The big gray-blond man hung up his cloak. “I’ll admit I couldn’t have done what got done today, maybe not for weeks, maybe never, without you,” he said. “You knew the right words, the right channels; you had the ideas. But we are done. I can handle the rest.”
He went to stand behind his companion, laying ringers on shoulders, gently kneading. “I’d like to hide from her death myself,” he said. “Aye, it’s easier for me. I’d thought her lost to horror, and learned she was lost in honor. While if you and she—Dominic, listen. I made a chance to call my wife. She’s at our house, not our town house, a place in the country, peace, woods, cleanness, healing. We want you there.” He paused. “You’re a very private man, aren’t you? Well, nobody will poke into your grief.”
“I’m not hiding,” Flandry replied in monotone. “I’m waiting. I expect a message shortly. Then I’ll take your advice.”
“What message?”
“Interrogation results from a certain Mers—Roidhunate agent we captured. I’ve reason to think he has some critical information.”
“Hoy?” Miyatovich’s features, tired in their own right, kindled. He cast himself into an armchair confronting Flandry.

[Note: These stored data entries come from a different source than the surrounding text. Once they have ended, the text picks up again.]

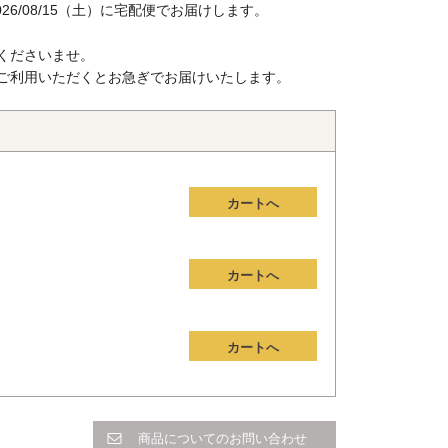
026/08/15（土）
に
宅配便
でお届けします。
くださいませ。
ご利用いただくとお急ぎでお届けいたします。
カートへ
カートへ
カートへ
商品についてのお問い合わせ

It creaked beneath his weight.
“I’m in a position to evaluate it better than anyone else,” the Terran persisted. “How long does da Costa insist on keeping his ships here ‘in case we need further help’?—Ah, yes, five standard days, I remember. Well, I’ll doubtless need about that long at your house; I’ll be numb, and afterward—
“I’ll take a printout in my luggage, to study when I’m able. Your job meanwhile will be to … not suppress the report. You probably couldn’t; besides, the Empire needs every drop of data we can wring out of what enemy operatives we catch. But don’t let da Costa’s command scent any special significance in the findings of this particular ’probe job.”